Results: Of the 10 nonantibiotic drugs investigated, inhibition of M. abscessus was noted with chlorphenamine (400 ug/ml), cyclizine (50 mg/ml), ibuprofen (44.4 mg/ml) and lansoprazole (300 ug/ml), with no activity associated with aspirin (850 ug/ml), Creon (4000 international units/ml), DNase (1 μg/ml), hypertonic saline (NaCl) 7% (w/v), paracetamol (10 mg/ml), and prednisolone (500 ug/ml). The minimum inhibitory concentration (MIC) of cyclizine to M. abscessus (n = 6) ranged from 8.0 to 12.5 ug/ml, with a mean MIC, MIC50, and MIC90of 10.6, 10.0 and 12.5 ug/ml, respectively.

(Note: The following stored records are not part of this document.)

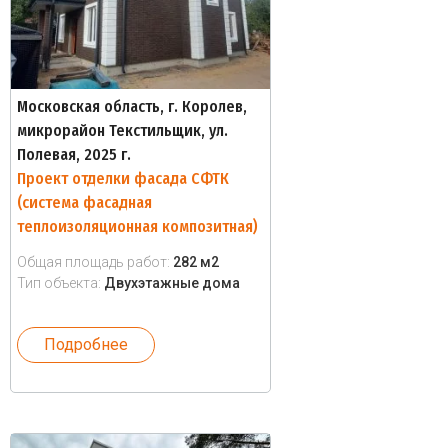
Московская область, г. Королев,
микрорайон Текстильщик, ул.
Полевая, 2025 г.
Проект отделки фасада СФТК
(система фасадная
теплоизоляционная композитная)
Общая площадь работ:
282 м2
Тип объекта:
Двухэтажные дома
Подробнее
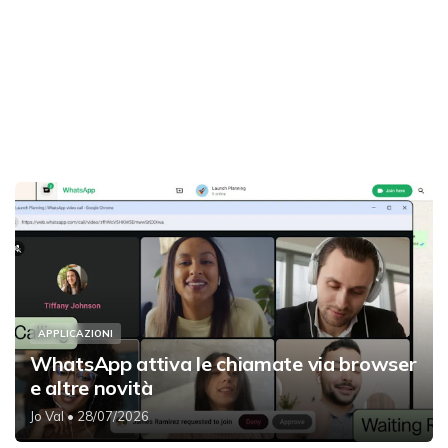
APPLICAZIONI
WhatsApp attiva le chiamate via browser
e altre novità
Jo Val
• 28/07/2026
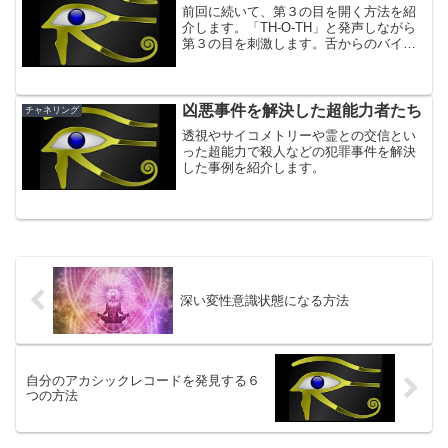
前回に続いて、第３の目を開く方法を紹
介します。「TH-O-TH」と発声しながら
第３の目を刺激します。舌からのバイブ
レーションが頭蓋骨の内側を経由して伝
わるので、「第３の目を指で撫でる方
法」より強力に感じる人が多いようで
す。
凶悪事件を解決した超能力者たち
チャネリング
透視やサイコメトリーや霊との交信とい
った超能力で殺人などの犯罪事件を解決
した事例を紹介します。
深い変性意識状態になる方法
自分のアカシックレコードを発見する６
つの方法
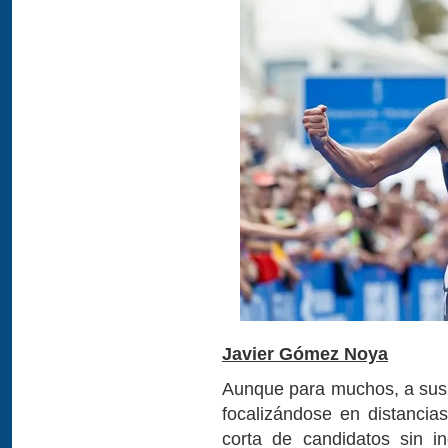
Javier Gómez Noya
Aunque para muchos, a sus 
focalizándose en distancia
corta de candidatos sin in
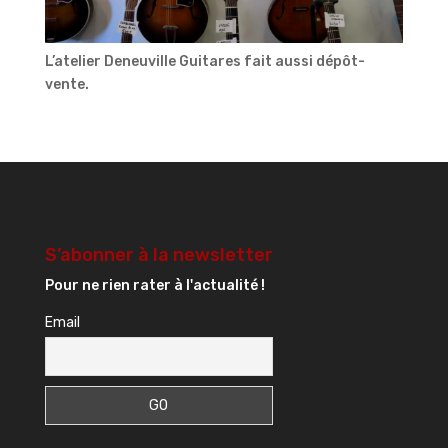
L’atelier Deneuville Guitares fait aussi dépôt-
vente.
S’abonner à la newsletter
Pour ne rien rater à l'actualité !
Email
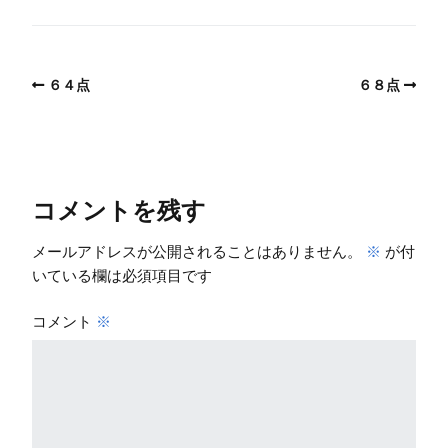
６４点
６８点
コメントを残す
メールアドレスが公開されることはありません。
※
が付
いている欄は必須項目です
コメント
※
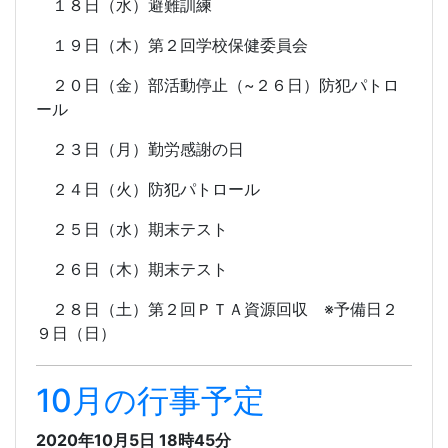
１８日（水）避難訓練
１９日（木）第２回学校保健委員会
２０日（金）部活動停止（~２６日）防犯パトロ
ール
２３日（月）勤労感謝の日
２４日（火）防犯パトロール
２５日（水）期末テスト
２６日（木）期末テスト
２８日（土）第２回ＰＴＡ資源回収 ※予備日２
９日（日）
10月の行事予定
2020年10月5日 18時45分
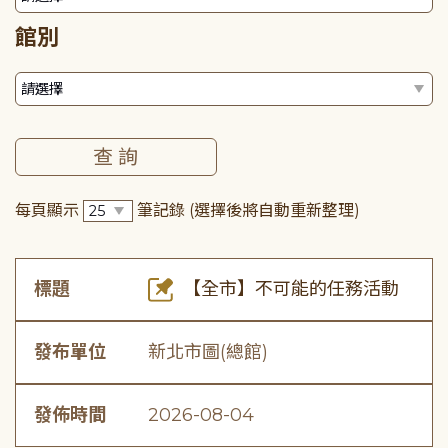
館別
每頁顯示
筆記錄
(選擇後將自動重新整理)
標題
【全市】不可能的任務活動
發布單位
新北市圖(總館)
發佈時間
2026-08-04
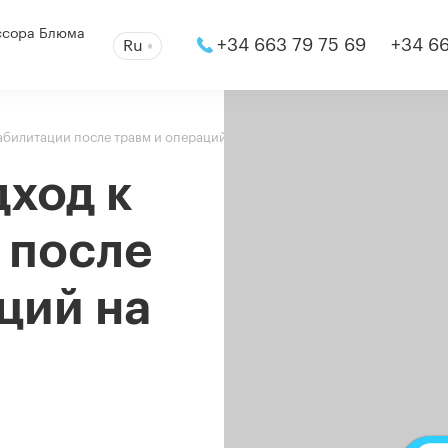
ссора Блюма
+34 663 79 75 69
+34 66
Ru
абилитации после травм и операций на позвоночнике
ход к
 после
ций на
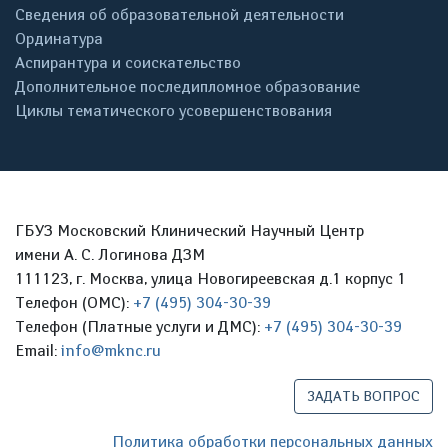
Сведения об образовательной деятельности
Ординатура
Аспирантура и соискательство
Дополнительное последипломное образование
Циклы тематического усовершенствования
ГБУЗ Московский Клинический Научный Центр
имени А. С. Логинова ДЗМ
111123, г. Москва, улица Новогиреевская д.1 корпус 1
Телефон (ОМС):
+7 (495) 304-30-39
Телефон (Платные услуги и ДМС):
+7 (495) 304-30-39
Email:
info@mknc.ru
ЗАДАТЬ ВОПРОС
Политика обработки персональных данных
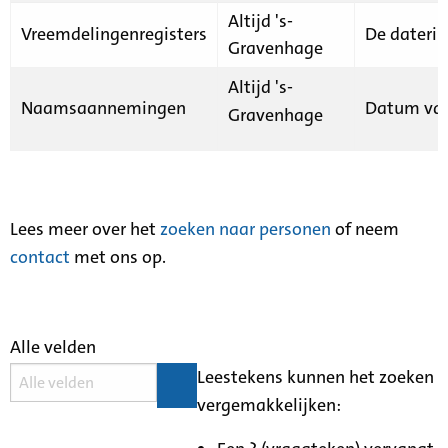
Altijd 's-
Vreemdelingenregisters
De daterin
Gravenhage
Altijd 's-
Naamsaannemingen
Datum van
Gravenhage
Lees meer over het
zoeken naar personen
of neem
contact
met ons op.
Alle velden
Leestekens kunnen het zoeken
vergemakkelijken:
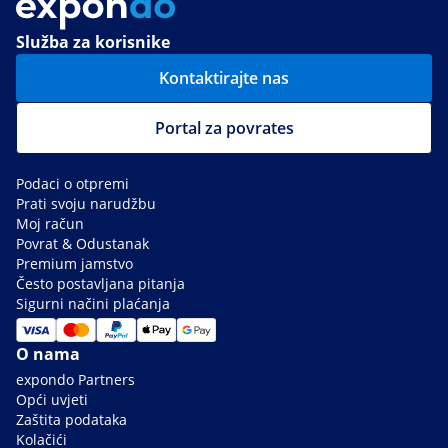
Služba za korisnike
Kontaktirajte nas
Portal za povrates
Podaci o otpremi
Prati svoju narudžbu
Moj račun
Povrat & Odustanak
Premium jamstvo
Često postavljana pitanja
Sigurni načini plaćanja
O nama
expondo Partners
Opći uvjeti
Zaštita podataka
Kolačići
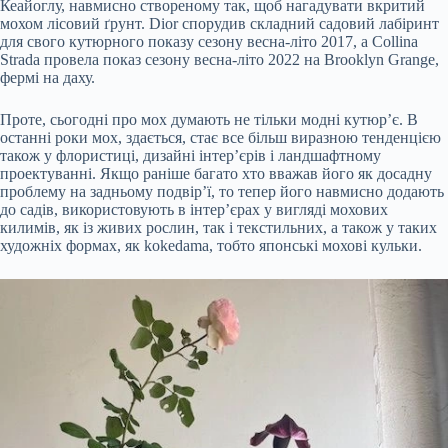
Кеайоглу, навмисно створеному так, щоб нагадувати вкритий
мохом лісовий ґрунт. Dior спорудив складний садовий лабіринт
для свого кутюрного показу сезону весна-літо 2017, а Collina
Strada провела показ сезону весна-літо 2022 на Brooklyn Grange,
фермі на даху.
Проте, сьогодні про мох думають не тільки модні кутюр’є. В
останні роки мох, здається, стає все більш виразною тенденцією
також у флористиці, дизайні інтер’єрів і ландшафтному
проектуванні. Якщо раніше багато хто вважав його як досадну
проблему на задньому подвір’ї, то тепер його навмисно додають
до садів, використовують в інтер’єрах у вигляді мохових
килимів, як із живих рослин, так і текстильних, а також у таких
художніх формах, як kokedama, тобто японські мохові кульки.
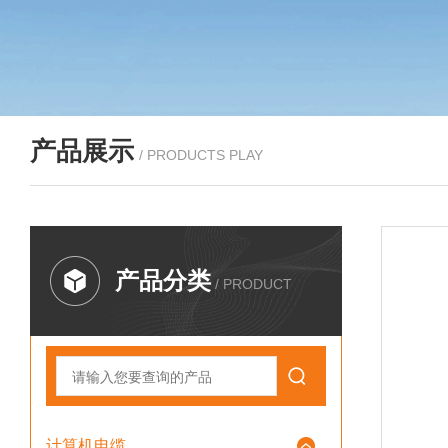
产品展示
/ PRODUCTS PLAY
产品分类
/ PRODUCT
计算机电缆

Conclusion: This study identified that chlorphenamine, cyclizine, ibuprofen, and lansoprazole have in vitro antimycobacterial activity against clinical M. abscessus, isolated from patients with CF. Further studies should now examine potential antimicrobial synergy between these compounds and common conventional antimycobacterial antibiotics, including the macrolides and fluoroquinolones, to decide how best to exploit such positive interactions to reduce AMR burden and improve treatment regimens.